Kasus-kasus sebagaimana disebutkan di atas semakin meningkat dari waktu ke waktu sementara upaya pencegahan tidak memperlihatkan hasil yang maksimal karena lemahnya koordinasi, pengawasan dan pembinaan. Di samping itu, para korban tindak pidana perdagangan orang tidak ditangani secara baik. Yang terjadi sekarang adalah bagaimana para korban itu dipulangkan kembali kepada keluarganya tanpa sentuhan rehabilitasi terhadap kondisi kesehatan dan masalah sosial yang dialaminya. Sementara itu, sanksi terhadap para pelaku perdagangan manusia kurang tegas. Di sisi lain, kita belum miliki perangkat aturan yang bisa menjawab berbagai permasalahan yang sesuai dengan karakteristik dan kondisi Nusa Tenggara Timur.

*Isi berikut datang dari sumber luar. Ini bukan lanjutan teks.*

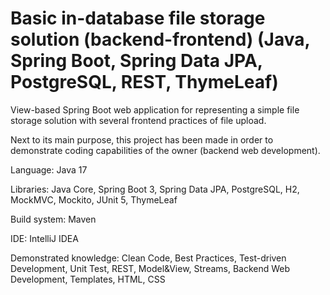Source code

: # Basic in-database file storage solution (backend-frontend) (Java, Spring Boot, Spring Data JPA, PostgreSQL, REST, ThymeLeaf)
<p>View-based Spring Boot web application for representing a simple file storage solution with several frontend practices of file upload.</p>
<p>Next to its main purpose, this project has been made in order to demonstrate coding capabilities of the owner (backend web development).</p>
<p>Language: Java 17</p>
<p>Libraries: Java Core, Spring Boot 3, Spring Data JPA, PostgreSQL, H2, MockMVC, Mockito, JUnit 5, ThymeLeaf</p>
<p>Build system: Maven</p>
<p>IDE: IntelliJ IDEA</p>
<p>Demonstrated knowledge: Clean Code, Best Practices, Test-driven Development, Unit Test, REST, Model&View, Streams, Backend Web Development, Templates, HTML, CSS</p>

Kita orang NTT tidak harus puas dan berhenti sampai pada titik provinsi yang dikenal dengan industri TKI. Ini seharusnya bukan menjadi kebanggaan kita. Malah mesti dilihat sebagai katastrofa kemanusiaan yang mengerikan. Industri tenaga kerja kita kerap bermasalah dan memakan korban manusia-manusia yang lemah, rentan kekerasan seperti anak dan perempuan. Sudah saatnya kita memiliki manajemen tenaga kerja yang baik. Bukan sekadar terkejut setelah ada persoalan di negeri orang, lantas saling mencari kambing hitam. Tugas pemerintah dan masyarakat bukan hanya mengupayakan tindakan kuratif setelah ada persoalan tenaga kerja tetapi bagaimana memberantas persoalan ini sejak dari hulu.
Kita tentu sangat berharap agar di NTT segera lahir Perda perdagangan orang dan Keputusan Gubernur atas peraturan daerah itu. Ini adalah landasan hukum yang penting untuk mencegah dan menangani kasus perdagangan orang di NTT. Bukan terutama secara politis, tetapi juga secara praksis di lapangan. Dan lebih dalam dari itu, karakteristik masalah perdagangan orang di NTT dari hulu ke hilir, kiranya tercakup dalam peraturan daerah yang sedang didamba masyarakat saat ini. Membedah perdagangan orang adalah upaya menguliti persoalan yang ada dengan harapan ada tindakan preventif dan kuratif yang dilakukan pemerintah dan masyarakat agar tidak jatuh terus-menerus korban perdagangan orang di NTT khususnya kaum perempuan dan anak.
Isidorus Lilijawa, Koordinator ACILS-LPA NTT untuk Traffiking. Tamatan STFK Ledalero.